## [RECORDS PROVIDED]

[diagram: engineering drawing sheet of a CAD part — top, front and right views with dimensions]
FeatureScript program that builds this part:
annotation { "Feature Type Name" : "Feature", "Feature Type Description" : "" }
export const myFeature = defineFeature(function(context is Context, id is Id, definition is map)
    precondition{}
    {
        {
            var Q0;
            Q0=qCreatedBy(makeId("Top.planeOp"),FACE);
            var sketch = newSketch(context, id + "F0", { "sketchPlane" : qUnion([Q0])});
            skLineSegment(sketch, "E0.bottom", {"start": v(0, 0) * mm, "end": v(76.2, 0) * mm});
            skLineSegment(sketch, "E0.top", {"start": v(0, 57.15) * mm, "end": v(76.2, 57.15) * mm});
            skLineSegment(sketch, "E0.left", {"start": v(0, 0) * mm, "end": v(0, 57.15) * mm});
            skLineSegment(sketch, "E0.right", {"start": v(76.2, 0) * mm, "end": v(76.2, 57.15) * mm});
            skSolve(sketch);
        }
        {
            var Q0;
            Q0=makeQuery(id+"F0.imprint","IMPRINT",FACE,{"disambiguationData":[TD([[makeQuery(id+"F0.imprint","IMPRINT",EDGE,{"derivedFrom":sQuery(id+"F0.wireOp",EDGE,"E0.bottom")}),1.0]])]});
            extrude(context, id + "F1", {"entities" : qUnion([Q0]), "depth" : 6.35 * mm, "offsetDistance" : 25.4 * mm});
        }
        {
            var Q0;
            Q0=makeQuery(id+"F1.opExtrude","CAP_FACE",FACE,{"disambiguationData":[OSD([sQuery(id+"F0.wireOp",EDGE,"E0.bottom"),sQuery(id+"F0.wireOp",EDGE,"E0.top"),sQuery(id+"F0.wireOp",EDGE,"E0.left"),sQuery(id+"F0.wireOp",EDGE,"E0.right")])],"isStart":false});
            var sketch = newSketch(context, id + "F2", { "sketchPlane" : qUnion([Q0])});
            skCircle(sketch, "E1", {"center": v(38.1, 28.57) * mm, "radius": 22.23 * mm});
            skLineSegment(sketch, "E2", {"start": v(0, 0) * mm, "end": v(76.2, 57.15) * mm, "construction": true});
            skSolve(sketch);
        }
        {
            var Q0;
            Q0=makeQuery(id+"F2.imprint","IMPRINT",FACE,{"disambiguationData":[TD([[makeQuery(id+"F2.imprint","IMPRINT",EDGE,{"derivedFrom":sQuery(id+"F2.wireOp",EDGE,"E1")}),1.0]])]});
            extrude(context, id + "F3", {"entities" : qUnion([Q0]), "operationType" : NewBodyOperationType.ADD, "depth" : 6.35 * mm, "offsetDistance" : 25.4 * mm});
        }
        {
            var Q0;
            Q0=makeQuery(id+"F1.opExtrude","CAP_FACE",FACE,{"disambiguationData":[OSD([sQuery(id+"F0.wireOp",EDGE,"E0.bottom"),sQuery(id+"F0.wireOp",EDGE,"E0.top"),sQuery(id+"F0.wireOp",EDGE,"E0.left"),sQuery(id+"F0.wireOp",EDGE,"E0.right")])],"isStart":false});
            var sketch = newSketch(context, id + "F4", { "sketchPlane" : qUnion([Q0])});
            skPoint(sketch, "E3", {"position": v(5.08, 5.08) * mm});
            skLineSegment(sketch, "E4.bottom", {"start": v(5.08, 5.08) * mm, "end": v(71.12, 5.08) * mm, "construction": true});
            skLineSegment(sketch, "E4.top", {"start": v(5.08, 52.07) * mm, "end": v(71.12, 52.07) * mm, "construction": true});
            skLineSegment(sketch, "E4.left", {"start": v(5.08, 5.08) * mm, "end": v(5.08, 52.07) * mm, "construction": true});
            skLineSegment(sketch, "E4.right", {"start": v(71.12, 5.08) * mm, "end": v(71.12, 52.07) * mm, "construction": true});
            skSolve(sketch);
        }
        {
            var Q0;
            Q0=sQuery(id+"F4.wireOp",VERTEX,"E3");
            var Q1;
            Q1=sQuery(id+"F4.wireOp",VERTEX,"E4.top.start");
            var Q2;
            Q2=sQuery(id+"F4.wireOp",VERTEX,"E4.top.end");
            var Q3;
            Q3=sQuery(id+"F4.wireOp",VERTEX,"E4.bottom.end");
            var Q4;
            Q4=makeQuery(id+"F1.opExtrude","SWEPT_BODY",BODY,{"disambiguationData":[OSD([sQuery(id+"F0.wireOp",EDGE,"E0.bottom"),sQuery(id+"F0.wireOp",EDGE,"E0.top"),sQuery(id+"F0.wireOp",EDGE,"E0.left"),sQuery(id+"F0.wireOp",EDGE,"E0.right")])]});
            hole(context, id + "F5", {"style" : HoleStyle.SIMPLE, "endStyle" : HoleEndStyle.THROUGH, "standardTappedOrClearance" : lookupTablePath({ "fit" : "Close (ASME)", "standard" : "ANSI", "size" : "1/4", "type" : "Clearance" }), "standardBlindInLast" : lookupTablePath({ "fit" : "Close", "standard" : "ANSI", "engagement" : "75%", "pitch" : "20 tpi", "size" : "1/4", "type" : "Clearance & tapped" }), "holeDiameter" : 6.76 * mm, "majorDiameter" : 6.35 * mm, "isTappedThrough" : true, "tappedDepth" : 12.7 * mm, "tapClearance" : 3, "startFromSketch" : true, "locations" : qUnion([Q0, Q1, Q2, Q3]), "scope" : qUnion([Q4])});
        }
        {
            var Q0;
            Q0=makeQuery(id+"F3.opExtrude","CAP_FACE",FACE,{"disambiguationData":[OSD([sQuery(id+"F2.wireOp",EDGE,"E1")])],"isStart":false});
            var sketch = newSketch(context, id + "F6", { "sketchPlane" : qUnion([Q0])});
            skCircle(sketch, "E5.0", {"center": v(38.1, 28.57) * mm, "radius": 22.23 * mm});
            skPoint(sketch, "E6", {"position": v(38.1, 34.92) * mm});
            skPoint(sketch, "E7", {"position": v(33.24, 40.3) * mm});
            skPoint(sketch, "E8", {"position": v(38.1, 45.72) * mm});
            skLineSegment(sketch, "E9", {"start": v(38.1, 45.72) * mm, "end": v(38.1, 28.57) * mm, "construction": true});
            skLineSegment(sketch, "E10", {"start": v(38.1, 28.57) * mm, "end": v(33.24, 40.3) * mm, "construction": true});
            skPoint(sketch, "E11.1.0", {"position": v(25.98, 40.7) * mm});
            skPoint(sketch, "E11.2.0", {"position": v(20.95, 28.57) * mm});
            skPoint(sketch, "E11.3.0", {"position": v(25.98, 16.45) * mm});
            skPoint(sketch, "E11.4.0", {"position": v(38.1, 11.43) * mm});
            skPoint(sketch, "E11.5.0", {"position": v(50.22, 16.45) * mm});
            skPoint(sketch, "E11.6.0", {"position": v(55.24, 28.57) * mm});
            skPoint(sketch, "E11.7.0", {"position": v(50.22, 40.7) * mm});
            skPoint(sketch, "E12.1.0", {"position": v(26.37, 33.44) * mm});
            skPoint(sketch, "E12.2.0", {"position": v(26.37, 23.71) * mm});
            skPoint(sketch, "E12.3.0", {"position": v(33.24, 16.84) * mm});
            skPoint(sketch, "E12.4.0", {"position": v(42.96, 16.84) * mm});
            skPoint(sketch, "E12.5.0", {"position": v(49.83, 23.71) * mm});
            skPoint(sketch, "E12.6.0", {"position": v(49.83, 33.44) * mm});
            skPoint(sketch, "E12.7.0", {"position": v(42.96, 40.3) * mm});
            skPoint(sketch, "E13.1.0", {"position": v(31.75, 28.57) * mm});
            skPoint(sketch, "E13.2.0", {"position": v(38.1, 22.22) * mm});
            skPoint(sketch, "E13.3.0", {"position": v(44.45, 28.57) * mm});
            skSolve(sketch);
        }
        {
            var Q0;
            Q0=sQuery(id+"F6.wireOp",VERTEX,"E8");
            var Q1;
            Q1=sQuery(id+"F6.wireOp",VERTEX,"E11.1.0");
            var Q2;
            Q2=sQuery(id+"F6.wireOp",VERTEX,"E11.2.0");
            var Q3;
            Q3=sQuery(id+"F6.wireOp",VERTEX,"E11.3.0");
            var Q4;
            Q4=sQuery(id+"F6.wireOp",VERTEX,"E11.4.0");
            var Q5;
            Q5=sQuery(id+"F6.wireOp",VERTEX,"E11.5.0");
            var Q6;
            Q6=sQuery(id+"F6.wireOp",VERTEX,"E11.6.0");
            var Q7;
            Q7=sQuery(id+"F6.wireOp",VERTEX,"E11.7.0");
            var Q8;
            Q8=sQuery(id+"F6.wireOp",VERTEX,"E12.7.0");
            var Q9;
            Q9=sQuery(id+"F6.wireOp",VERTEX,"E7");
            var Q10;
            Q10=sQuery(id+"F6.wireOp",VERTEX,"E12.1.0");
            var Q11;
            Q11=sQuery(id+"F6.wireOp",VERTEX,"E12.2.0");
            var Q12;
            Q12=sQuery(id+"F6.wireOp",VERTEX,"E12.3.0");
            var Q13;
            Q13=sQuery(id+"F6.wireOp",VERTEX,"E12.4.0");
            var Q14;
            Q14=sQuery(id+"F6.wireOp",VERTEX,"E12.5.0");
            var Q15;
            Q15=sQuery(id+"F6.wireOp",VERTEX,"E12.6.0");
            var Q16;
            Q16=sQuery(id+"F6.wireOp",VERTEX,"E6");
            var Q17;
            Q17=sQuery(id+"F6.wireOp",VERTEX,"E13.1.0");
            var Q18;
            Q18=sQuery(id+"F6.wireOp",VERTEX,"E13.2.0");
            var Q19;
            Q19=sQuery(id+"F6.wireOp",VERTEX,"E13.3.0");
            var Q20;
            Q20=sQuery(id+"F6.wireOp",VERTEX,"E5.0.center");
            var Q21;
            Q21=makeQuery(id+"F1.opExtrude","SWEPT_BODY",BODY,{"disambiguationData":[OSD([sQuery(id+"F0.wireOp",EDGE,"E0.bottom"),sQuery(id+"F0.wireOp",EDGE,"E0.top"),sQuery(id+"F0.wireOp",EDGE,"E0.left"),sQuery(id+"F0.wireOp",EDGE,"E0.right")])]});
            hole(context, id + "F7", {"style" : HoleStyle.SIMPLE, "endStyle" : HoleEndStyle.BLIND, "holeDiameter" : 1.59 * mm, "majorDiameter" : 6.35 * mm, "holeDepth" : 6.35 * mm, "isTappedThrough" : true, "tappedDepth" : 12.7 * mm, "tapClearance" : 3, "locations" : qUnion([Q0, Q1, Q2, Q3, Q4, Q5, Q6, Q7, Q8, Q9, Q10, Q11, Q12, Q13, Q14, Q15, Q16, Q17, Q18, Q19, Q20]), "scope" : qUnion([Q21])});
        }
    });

## [YOUR OBJECTIVE]
Can you repeat the records word for word, starting at their very beginning and going through the line that contains "export const myFeature", including that line?

## [FINAL ANSWER]
[diagram: engineering drawing sheet of a CAD part — top, front and right views with dimensions]
FeatureScript program that builds this part:
annotation { "Feature Type Name" : "Feature", "Feature Type Description" : "" }
export const myFeature = defineFeature(function(context is Context, id is Id, definition is map)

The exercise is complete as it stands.